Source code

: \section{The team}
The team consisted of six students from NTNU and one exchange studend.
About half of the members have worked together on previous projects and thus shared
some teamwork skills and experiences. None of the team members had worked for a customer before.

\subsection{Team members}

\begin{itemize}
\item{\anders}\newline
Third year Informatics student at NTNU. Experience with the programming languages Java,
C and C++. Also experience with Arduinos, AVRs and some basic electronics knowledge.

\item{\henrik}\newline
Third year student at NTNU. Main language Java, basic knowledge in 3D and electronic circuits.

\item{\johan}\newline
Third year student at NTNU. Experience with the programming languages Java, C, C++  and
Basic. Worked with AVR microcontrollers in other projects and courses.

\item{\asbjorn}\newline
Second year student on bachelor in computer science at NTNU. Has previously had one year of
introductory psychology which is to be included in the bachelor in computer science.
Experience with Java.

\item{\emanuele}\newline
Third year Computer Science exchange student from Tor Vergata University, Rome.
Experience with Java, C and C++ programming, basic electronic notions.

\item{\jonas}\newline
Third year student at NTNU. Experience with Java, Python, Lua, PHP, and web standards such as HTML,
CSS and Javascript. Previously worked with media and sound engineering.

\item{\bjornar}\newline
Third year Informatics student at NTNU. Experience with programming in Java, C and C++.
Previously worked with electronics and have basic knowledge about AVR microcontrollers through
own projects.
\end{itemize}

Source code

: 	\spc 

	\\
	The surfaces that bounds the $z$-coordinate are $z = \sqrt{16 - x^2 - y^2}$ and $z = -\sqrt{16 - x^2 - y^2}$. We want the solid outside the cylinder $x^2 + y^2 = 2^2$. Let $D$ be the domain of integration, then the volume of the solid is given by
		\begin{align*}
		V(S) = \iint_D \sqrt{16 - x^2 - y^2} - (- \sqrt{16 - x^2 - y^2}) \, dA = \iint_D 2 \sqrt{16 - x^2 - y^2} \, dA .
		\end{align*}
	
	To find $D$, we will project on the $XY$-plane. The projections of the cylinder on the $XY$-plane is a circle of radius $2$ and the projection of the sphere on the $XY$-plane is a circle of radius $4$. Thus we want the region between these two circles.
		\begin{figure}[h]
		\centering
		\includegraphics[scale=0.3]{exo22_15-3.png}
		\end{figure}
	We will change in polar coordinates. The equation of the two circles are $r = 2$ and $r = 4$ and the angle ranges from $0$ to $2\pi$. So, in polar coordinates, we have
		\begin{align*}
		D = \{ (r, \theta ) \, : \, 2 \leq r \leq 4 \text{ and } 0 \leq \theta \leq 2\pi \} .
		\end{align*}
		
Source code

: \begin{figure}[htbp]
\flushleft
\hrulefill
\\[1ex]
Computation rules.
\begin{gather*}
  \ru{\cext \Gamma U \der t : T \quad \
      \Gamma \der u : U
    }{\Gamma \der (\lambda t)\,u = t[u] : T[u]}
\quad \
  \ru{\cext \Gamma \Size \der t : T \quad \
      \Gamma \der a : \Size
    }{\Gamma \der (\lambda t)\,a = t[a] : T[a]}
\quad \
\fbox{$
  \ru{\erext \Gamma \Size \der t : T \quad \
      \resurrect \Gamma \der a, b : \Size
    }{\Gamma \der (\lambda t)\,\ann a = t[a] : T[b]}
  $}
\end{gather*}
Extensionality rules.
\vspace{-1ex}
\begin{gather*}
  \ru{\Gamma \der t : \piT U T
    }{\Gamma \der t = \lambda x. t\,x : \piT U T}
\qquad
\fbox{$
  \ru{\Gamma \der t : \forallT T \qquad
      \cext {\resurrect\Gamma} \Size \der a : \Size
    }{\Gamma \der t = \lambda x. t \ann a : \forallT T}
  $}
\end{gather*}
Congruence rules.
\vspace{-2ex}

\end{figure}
........
> _Prompt_
Please write out every record shown above exactly as it reads.

> _Solution_
Source code

: \section{The team}
The team consisted of six students from NTNU and one exchange studend.
About half of the members have worked together on previous projects and thus shared
some teamwork skills and experiences. None of the team members had worked for a customer before.

\subsection{Team members}

\begin{itemize}
\item{\anders}\newline
Third year Informatics student at NTNU. Experience with the programming languages Java,
C and C++. Also experience with Arduinos, AVRs and some basic electronics knowledge.

\item{\henrik}\newline
Third year student at NTNU. Main language Java, basic knowledge in 3D and electronic circuits.

\item{\johan}\newline
Third year student at NTNU. Experience with the programming languages Java, C, C++  and
Basic. Worked with AVR microcontrollers in other projects and courses.

\item{\asbjorn}\newline
Second year student on bachelor in computer science at NTNU. Has previously had one year of
introductory psychology which is to be included in the bachelor in computer science.
Experience with Java.

\item{\emanuele}\newline
Third year Computer Science exchange student from Tor Vergata University, Rome.
Experience with Java, C and C++ programming, basic electronic notions.

\item{\jonas}\newline
Third year student at NTNU. Experience with Java, Python, Lua, PHP, and web standards such as HTML,
CSS and Javascript. Previously worked with media and sound engineering.

\item{\bjornar}\newline
Third year Informatics student at NTNU. Experience with programming in Java, C and C++.
Previously worked with electronics and have basic knowledge about AVR microcontrollers through
own projects.
\end{itemize}

Source code

: 	\spc 

	\\
	The surfaces that bounds the $z$-coordinate are $z = \sqrt{16 - x^2 - y^2}$ and $z = -\sqrt{16 - x^2 - y^2}$. We want the solid outside the cylinder $x^2 + y^2 = 2^2$. Let $D$ be the domain of integration, then the volume of the solid is given by
		\begin{align*}
		V(S) = \iint_D \sqrt{16 - x^2 - y^2} - (- \sqrt{16 - x^2 - y^2}) \, dA = \iint_D 2 \sqrt{16 - x^2 - y^2} \, dA .
		\end{align*}
	
	To find $D$, we will project on the $XY$-plane. The projections of the cylinder on the $XY$-plane is a circle of radius $2$ and the projection of the sphere on the $XY$-plane is a circle of radius $4$. Thus we want the region between these two circles.
		\begin{figure}[h]
		\centering
		\includegraphics[scale=0.3]{exo22_15-3.png}
		\end{figure}
	We will change in polar coordinates. The equation of the two circles are $r = 2$ and $r = 4$ and the angle ranges from $0$ to $2\pi$. So, in polar coordinates, we have
		\begin{align*}
		D = \{ (r, \theta ) \, : \, 2 \leq r \leq 4 \text{ and } 0 \leq \theta \leq 2\pi \} .
		\end{align*}
		
Source code

: \begin{figure}[htbp]
\flushleft
\hrulefill
\\[1ex]
Computation rules.
\begin{gather*}
  \ru{\cext \Gamma U \der t : T \quad \
      \Gamma \der u : U
    }{\Gamma \der (\lambda t)\,u = t[u] : T[u]}
\quad \
  \ru{\cext \Gamma \Size \der t : T \quad \
      \Gamma \der a : \Size
    }{\Gamma \der (\lambda t)\,a = t[a] : T[a]}
\quad \
\fbox{$
  \ru{\erext \Gamma \Size \der t : T \quad \
      \resurrect \Gamma \der a, b : \Size
    }{\Gamma \der (\lambda t)\,\ann a = t[a] : T[b]}
  $}
\end{gather*}
Extensionality rules.
\vspace{-1ex}
\begin{gather*}
  \ru{\Gamma \der t : \piT U T
    }{\Gamma \der t = \lambda x. t\,x : \piT U T}
\qquad
\fbox{$
  \ru{\Gamma \der t : \forallT T \qquad
      \cext {\resurrect\Gamma} \Size \der a : \Size
    }{\Gamma \der t = \lambda x. t \ann a : \forallT T}
  $}
\end{gather*}
Congruence rules.
\vspace{-2ex}

\end{figure}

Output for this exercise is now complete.